• _PROBLEM DESCRIPTION_
List each line of the data that holds the string "home".

• _PROVIDED DATA_
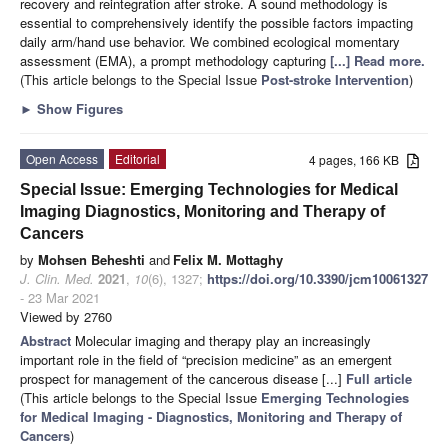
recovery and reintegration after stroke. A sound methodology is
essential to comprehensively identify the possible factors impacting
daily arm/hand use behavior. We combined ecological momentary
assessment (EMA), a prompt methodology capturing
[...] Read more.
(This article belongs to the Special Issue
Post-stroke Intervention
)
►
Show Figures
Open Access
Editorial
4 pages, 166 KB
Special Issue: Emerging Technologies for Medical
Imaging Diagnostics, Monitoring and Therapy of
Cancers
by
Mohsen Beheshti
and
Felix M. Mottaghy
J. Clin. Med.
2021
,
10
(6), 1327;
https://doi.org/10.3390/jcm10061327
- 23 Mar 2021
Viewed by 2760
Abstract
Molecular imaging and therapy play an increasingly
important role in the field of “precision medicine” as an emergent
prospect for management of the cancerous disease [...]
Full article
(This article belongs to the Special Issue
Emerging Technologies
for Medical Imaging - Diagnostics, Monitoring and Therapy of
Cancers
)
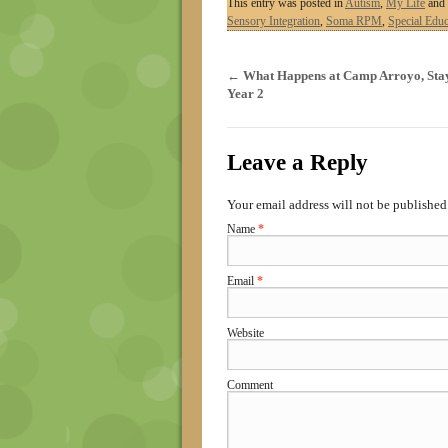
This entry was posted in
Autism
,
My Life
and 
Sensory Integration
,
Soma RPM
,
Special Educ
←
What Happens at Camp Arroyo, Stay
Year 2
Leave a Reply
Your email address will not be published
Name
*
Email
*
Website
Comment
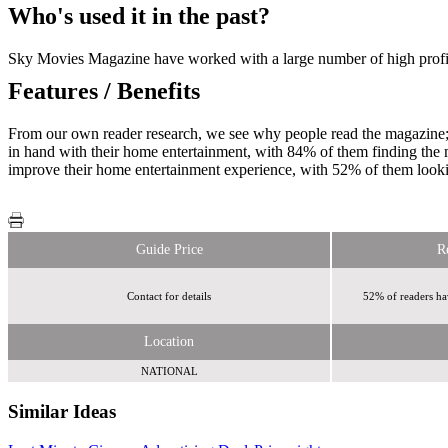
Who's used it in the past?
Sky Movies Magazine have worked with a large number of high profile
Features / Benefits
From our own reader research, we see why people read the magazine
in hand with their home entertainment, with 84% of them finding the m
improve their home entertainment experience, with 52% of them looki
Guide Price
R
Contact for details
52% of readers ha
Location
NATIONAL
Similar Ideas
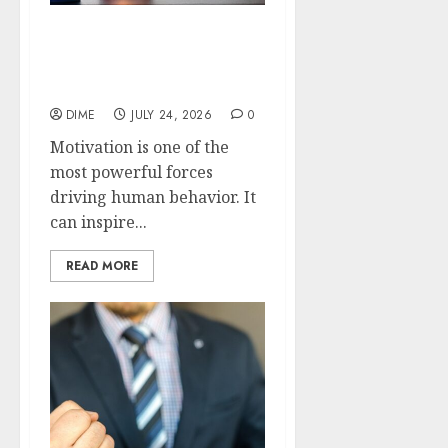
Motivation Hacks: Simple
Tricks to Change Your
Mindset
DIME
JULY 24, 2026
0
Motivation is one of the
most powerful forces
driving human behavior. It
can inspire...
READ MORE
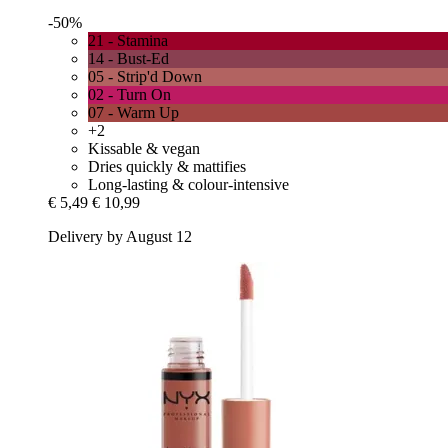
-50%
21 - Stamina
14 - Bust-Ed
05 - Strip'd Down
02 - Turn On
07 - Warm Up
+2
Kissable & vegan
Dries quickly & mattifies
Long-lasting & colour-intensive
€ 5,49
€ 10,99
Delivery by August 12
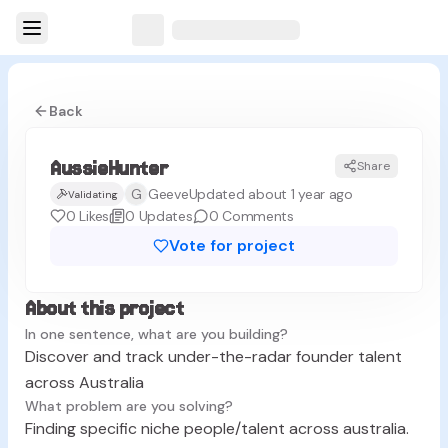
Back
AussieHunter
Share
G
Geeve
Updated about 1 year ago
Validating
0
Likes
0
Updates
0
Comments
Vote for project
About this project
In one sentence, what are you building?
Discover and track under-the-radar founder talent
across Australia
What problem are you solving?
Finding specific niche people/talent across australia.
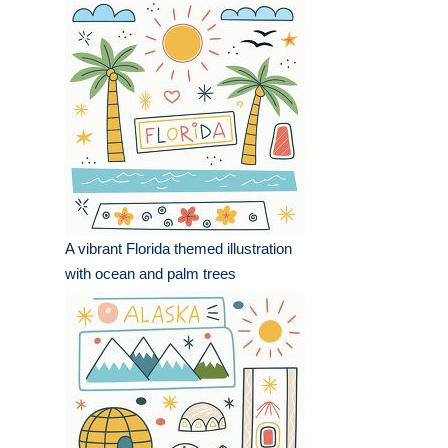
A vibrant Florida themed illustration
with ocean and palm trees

• _EXERCISE SOLUTION_
in hand with their home entertainment, with 84% of them finding the m
improve their home entertainment experience, with 52% of them looki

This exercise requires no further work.